Così Tom, padre di Alfie, ha salutato il suo bimbo di 23 mesi. Lo ha fatto con un post su Facebook, dandone notizia al mondo.
S’inserisce in questo modo, tra le notizie di questi giorni, quella di un dramma che è impossibile considerare privato. Tra il ping pong degli attori nella formazione del nuovo Governo ed il thrilling del campionato di calcio, così come tra la promessa “Era di pace” delle due Coree e i dazi americani, non passa inosservata la vicenda di una vita a cui è stato deciso di poter rinunciare in forza di una sentenza di giudici inglesi.
Alfie era ricoverato, da quasi un anno e mezzo, in un ospedale di Liverpool; terribile la diagnosi che individuava una grave malattia neurologica degenerativa. Attorno a Lui, l’attenzione e la considerazione non soltanto dei medici ma anche di personalità di governo, di ecclesiastici e di giuristi.

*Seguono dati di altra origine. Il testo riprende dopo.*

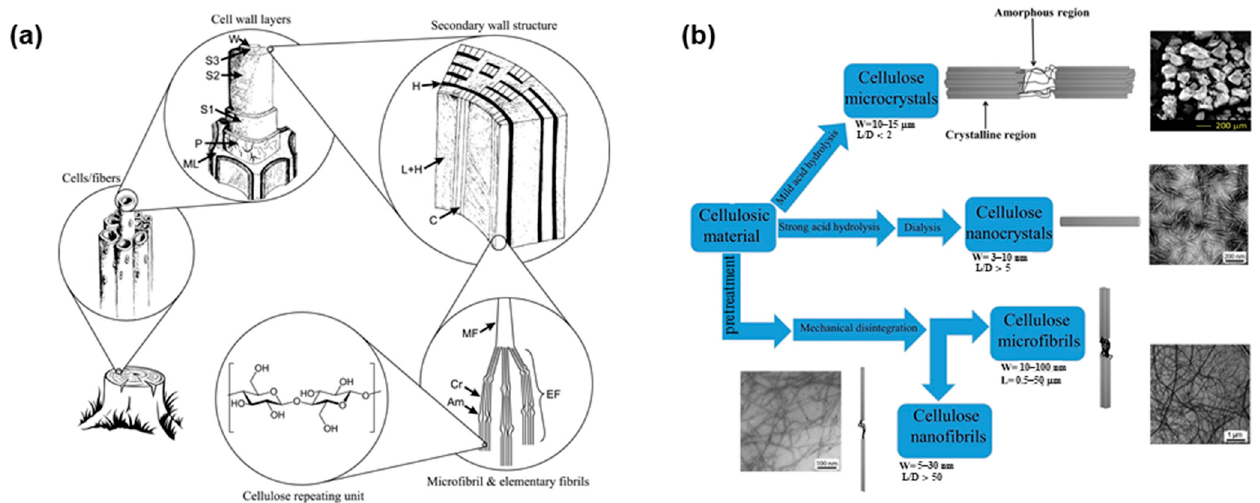
Figure 3. ( a ) Hierarchical structure of wood, showing: the middle lamella (ML), the primary wall (P), the outer (S1), middle (S2), and inner (S3) layers of secondary wall, the warty layer (W), cellulose (C), hemicellulose (H), lignin (L), microfibril (MF), elementary fibril (EF), crystalline domain (Cr) and amorphous domain (Am) [65]; ( b ) Methods to manufacture cellulose fibers with various sizes [17].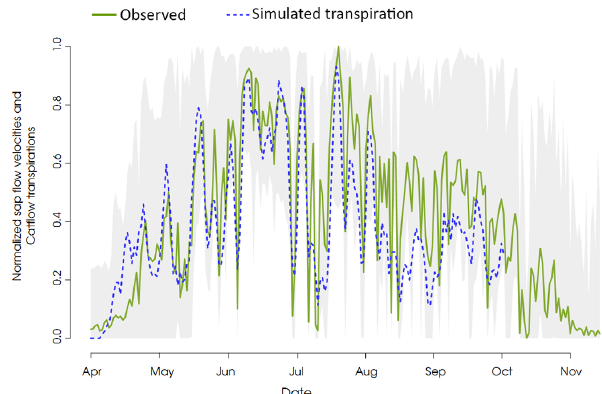
Figure 12. Normalized observed average sap velocities of 28 trees in the Colpach catchment (green) and normalized simulated tran- spiration from the Colpach model smoothed with a 3-day rolling mean (dashed blue). Additionally the ensemble of all 28 sap flow measurements is displayed in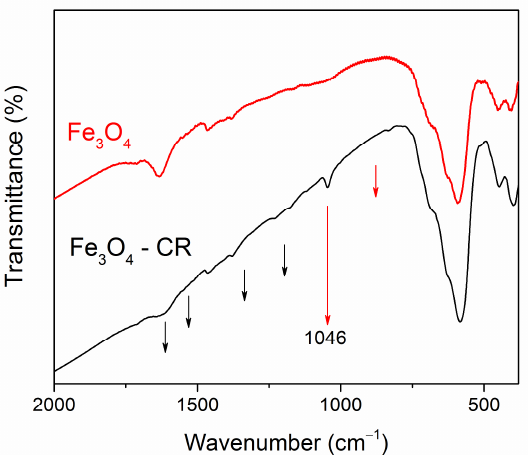
Figure 12. FT-IR spectra of Fe 3 O 4 NPs before and after adsorption of CR. The black arrows indicate the position of the CR features, which correspond to data of Ref. [64] . The red lines indicate the positions of new lines in the spectrum of the Fe 3 O 4 @C nanoparticle after dye adsorption, correlating with data of Ref. [19].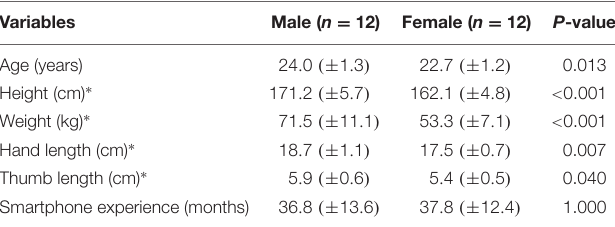
TABLE 1 | Participant demographic characteristics and smartphone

Un bimbo inconsapevole al centro di una battaglia legale e di una disputa dai tanti aspetti: sanitari, etici e politici.
Certo Alfie la Sua non avrebbe potuta dirla e, per Lui, soltanto i genitori hanno avuto possibilità di esprimersi. Naturalmente, per la Sua permanenza in vita. Già, “naturalmente” o, per meglio dire, secondo natura. Ma la legislazione inglese non riconosce il diritto naturale alla vita, così come non riconosce “assoluta” la patria potestà ed è la magistratura a vedersi attribuita la difesa degli interessi dei minori, qualunque sia la volontà dei genitori, fino ad esprimersi circa il diritto ad una fine da loro ritenuta dignitosa.

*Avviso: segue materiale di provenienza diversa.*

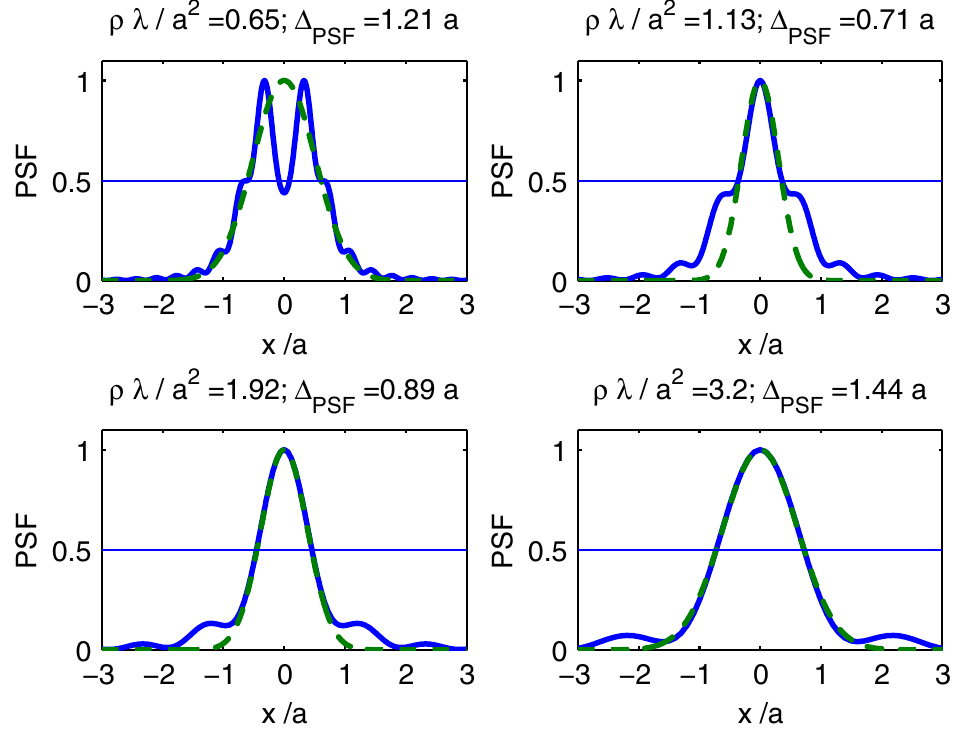
FIG. 7. (Color) Normalized PSF and comparison with a Gaussian of the same FWHM.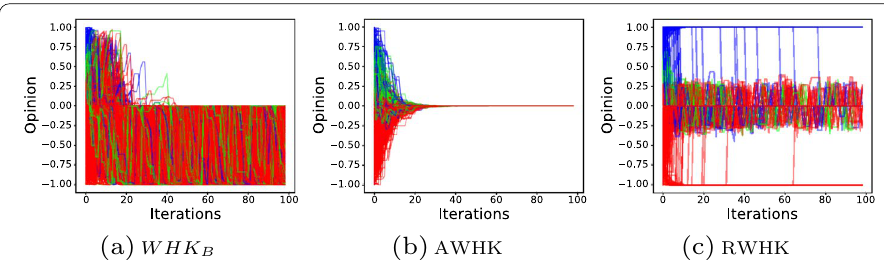
Fig. 4 Opinion evolution for the models with pair-wise interactions with ǫ equal 0.85. The system does not reach an equilibrium with the WHK B and the RWHK model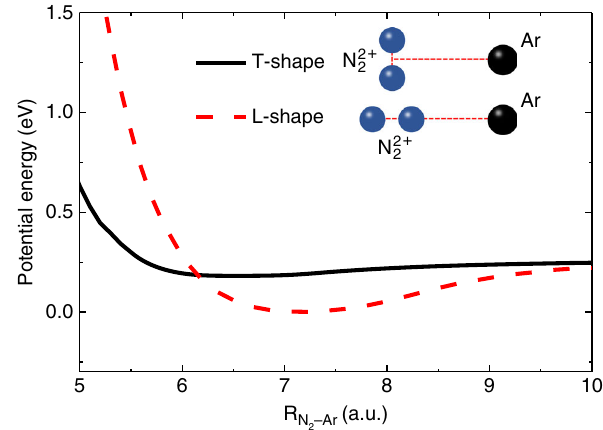
Fig. 2 Measured KER distributions of N + ion transfer channel. The blue solid circles are experimental results. The error bars are standard statistical uncertainties. The red curve is a fi t to the experimental data, and its peak locates at 4.9 eV. Source data are provided as a Source Data fi le.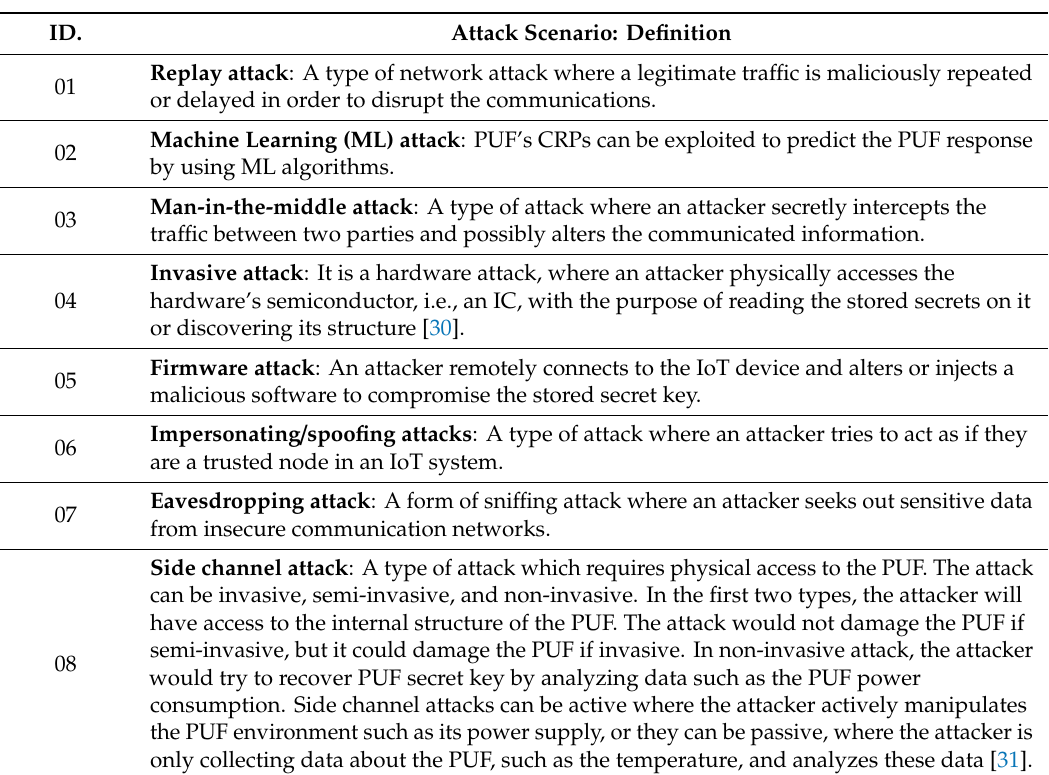
Table 2. Cyberattack scenario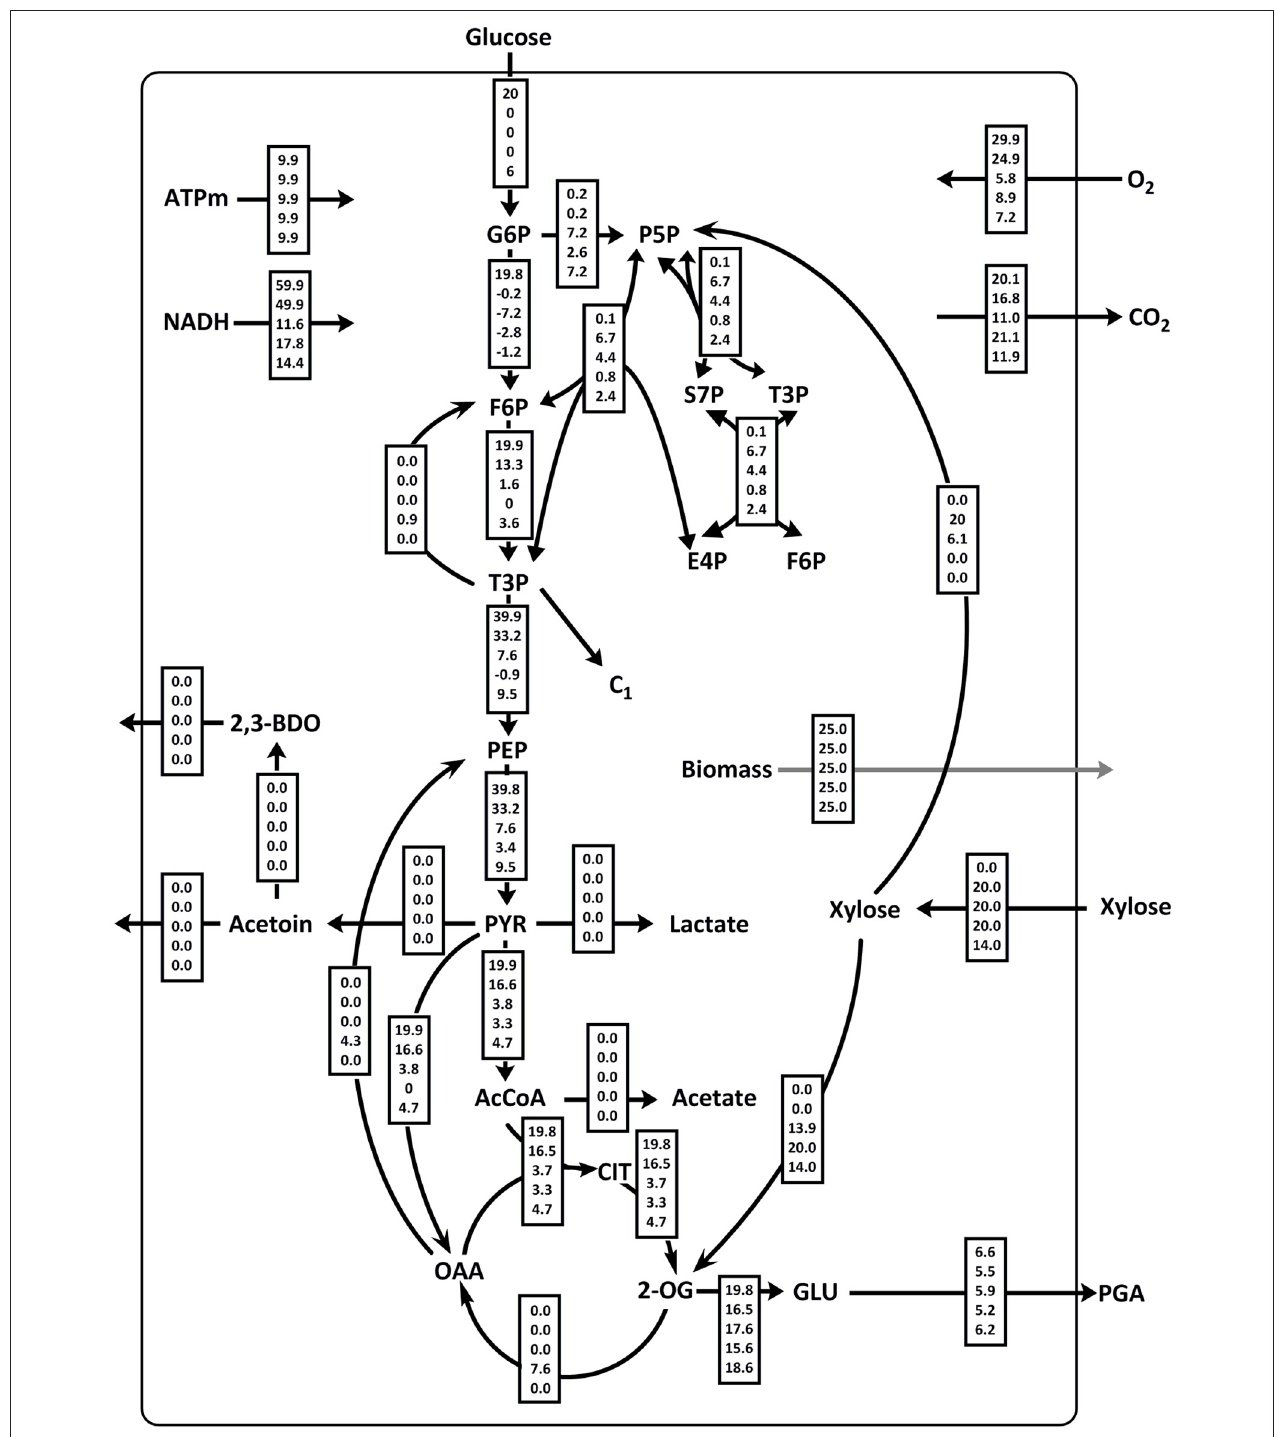
FIGURE 8 | Theoretical flux distributions for γ -PGA producing B. subtilis . Flux balance analysis (FBA) was used to calculate the fluxes for growth on glucose (1), xylose via isomerase pathway (2), xylose via isomerase and Weimberg pathway (3), xylose via Weimberg pathway (4), and a glucose/xylose mixture (5).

Ed è così che, dai magistrati inglesi ed anche dai medici, qualsivoglia tentativo di prolungare, con mezzi artificiali, la Sua esistenza e permanenza al mondo è stata ritenuta inutile. Soltanto la morte avrebbe potuto rappresentare il “miglior interesse” per Alfie, poiché il danno cerebrale è stato ritenuto irreversibile, la Sua condizione non curabile, il Suo futuro, in stato semi-vegetativo, possibile soltanto grazie ad una macchina. Nonostante la battaglia dei genitori condotta in tutti i gradi di giudizio, con l’ultimo verdetto della Corte suprema inglese e persino della Corte europea per i diritti umani, è stato decretato l’addio al mondo.

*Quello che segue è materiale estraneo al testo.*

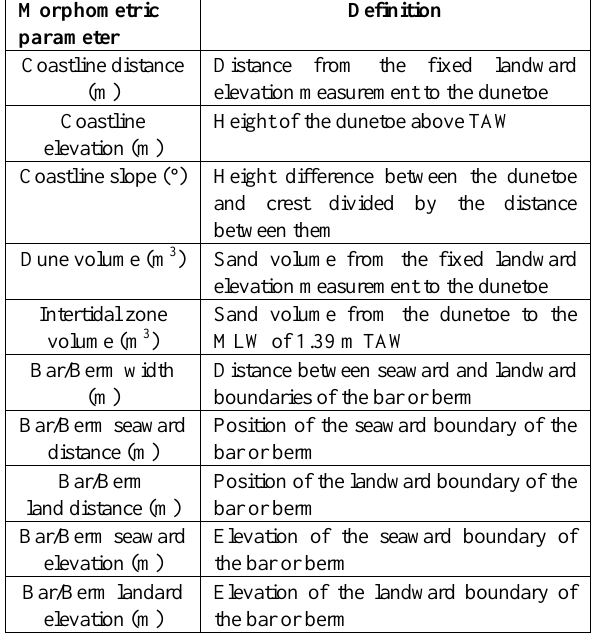
Table 1. Definitions of the morphometric parameters.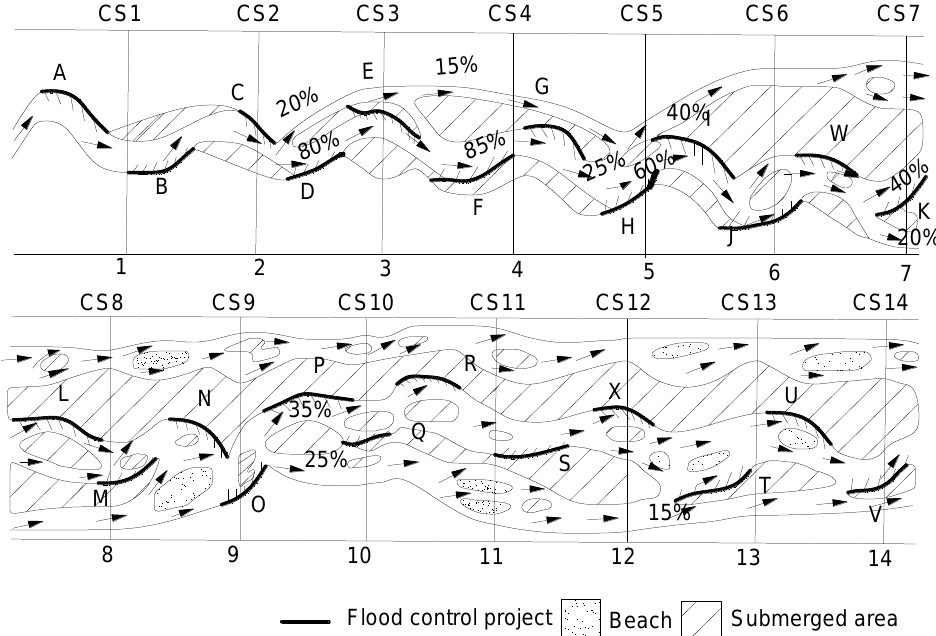
Figure 4. River regime after 6 h of water release in group N2 test.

I medici hanno espresso il loro cordoglio “dal profondo del cuore alla famiglia di Alfie in questo tempo di estrema angoscia”. Riconoscendo “devastante il loro viaggio”, hanno poi chiesto il rispetto della loro privacy e della privacy dello staff dell’ospedale “Alder Hey”.
Forse, c’è chi è disposto a ritenere che la scomparsa di Alfie rappresenti, oggi, un problema in meno per la Sua famiglia; forse, c’è chi pensa che, alla Sua incoscienza, altra risposta non ci sarebbe potuta essere che quella determinata dalla coscienza di medici e magistrati, gli unici ad avere piena contezza del Suo stato; forse è solo una leggenda quella che narra come, nell’antichità, sul monte Taigeto, venissero abbandonati i bambini spartani nati deformi e destinati a soccombere alle intemperie e alle belve. Già, alle belve.